Read more in the full article here.

[Thanks to MacDailyNews Readers too numerous to mention individually for the heads up.]


  1. One more liberty Liberal-Marxist-Democrats want to take away and tax to steal more private property from the US productive population. I read an article yesterday in the Washington Examiner how union stage hands at Lincoln Center in NYC make an average of $297,000.00 per year??????? No wonder there is practically zero manufacturing going on in the US. Unions and liberals have destroyed the work force. Unions and liberals want a no growth policy for the US. Let all manufacturing happen over seas. Cut off our oil production. Take down the US. This FCC thing will turn into internet censorship which liberal-Marxists are all for. Silence the opposition. Things are getting very out of control in the US and needs to be stopped in 2012 and by the newly elected officials.
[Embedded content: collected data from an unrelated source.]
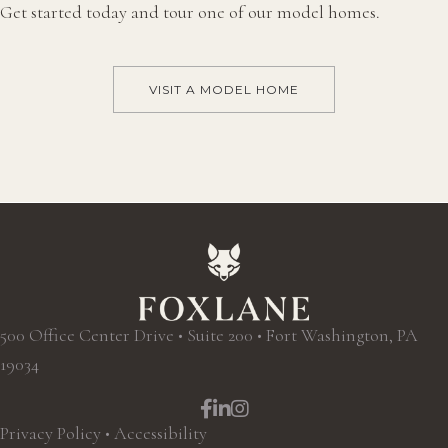
Get started today and tour one of our model homes.
VISIT A MODEL HOME
500 Office Center Drive • Suite 200 • Fort Washington, PA
19034
Facebook
LinkedIn
Instagram
Privacy Policy
•
Accessibility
    Apple is one of the few US companies doing most everything right. Stop liberalism. Read The Law by Frederick Bastiat. Buy more Apple products. Vote Conservative! Pay attention. Don’t listen to the “main stream”, old guard, media!
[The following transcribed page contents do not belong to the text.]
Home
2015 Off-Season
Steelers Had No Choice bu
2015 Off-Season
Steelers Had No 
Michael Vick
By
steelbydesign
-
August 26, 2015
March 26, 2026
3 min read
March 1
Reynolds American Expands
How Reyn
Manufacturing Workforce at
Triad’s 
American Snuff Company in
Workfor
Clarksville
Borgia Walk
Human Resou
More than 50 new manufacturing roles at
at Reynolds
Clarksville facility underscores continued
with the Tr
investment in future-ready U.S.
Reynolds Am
  2. Most people don’t understand net neutrality, so really their opinion means nothing. If explained the implications of carriers/ISPs controlling net access, then suddenly FCC regulation (if nothing else exists) isn’t so bad…
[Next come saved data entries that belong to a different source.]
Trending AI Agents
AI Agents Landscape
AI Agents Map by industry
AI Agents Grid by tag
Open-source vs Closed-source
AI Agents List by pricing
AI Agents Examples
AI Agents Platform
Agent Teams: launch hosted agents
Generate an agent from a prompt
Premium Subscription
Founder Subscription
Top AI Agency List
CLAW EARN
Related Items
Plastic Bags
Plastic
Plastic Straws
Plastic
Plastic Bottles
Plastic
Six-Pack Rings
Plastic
  3. No wonder responses are so lopsided! Here is the exact wording of the questions:

    1* How closely have you followed stories about Internet neutrality issues?

    2* Should the Federal Communications Commission regulate the Internet like it does radio and television?

    3* What is the best way to protect those who use the Internet—more government regulation or more free market competition?

    4* If the Federal Communications Commission is given the authority to regulate the Internet, will they use that power in an unbiased manner or will they use it to promote a political agenda?

    When you tell someone “regulate” they immediately think “censor content”.

    If the question actually somehow explained what “net neutrality” really meant, I wouldn’t be surprised if the results had been different.

    When ISPs in the US have a practical monopoly, and can completely control pricing and services, leaving them to the “market forces” will simply allow them to charge twice (or more) for the same service: user pays $50+ for their broadband; Google pays $$$ to avoid “traffic shaping” (euphemism for blocking, or slowing down) their YouTube and other services, and little guy (http://www.crochetpatterncentral.com) gets to the end of the queue. What was an even playing field for anyone (you pay your hosting service, they provide space and connectivity) now becomes the exclusive playground for those who can pay heavy bucks for priority traffic, and the rest of us, hoping to offer some services/products online, can simply hope for the best, or take a second mortgage to finance ISP “fees” for “traffic shaping”, so that our customers (who are already paying for bandwidth) can reach our home page (for which we’re already paying hosting and connectivity).

    I have no doubt, this poll will likely be quoted millions of times in an effort to stifle ANY possible restriction. Of course, consumers are NEVER a political force with money. So, for all those in doubt whether any regulation is a good or a bad idea, just follow the money. Those who stand to lose massive amounts of it (or the opportunity to make massive amounts of it) will likely pour gobs of it into Washington. And whenever it is some major industry (energy, pharma, agro, telecomm, etc), you can bet your life it is NOT good for the ordinary consumer.

  4. Cowboy

    Exactly! At least 21% don’t.

    They fall for crap like this “If explained the implications of carriers/ISPs controlling net access” without any substantive data to back up that claim.

    Fear mongering.

  5. @ New England, Jeremy
    I don’t need to respond to you as “proof” succinctly characterized your essence.

    @ Jenny
    I’m sure you won’t mind then paying an extra $10 per month for internet access to MDN. Since your ISP takes support from M$, they get to slow down all the Mac sites or redirect your urls to ones supporting Windows. But you can just get another ISP, right? Except nearly half of of all internet users have at most 2 choices.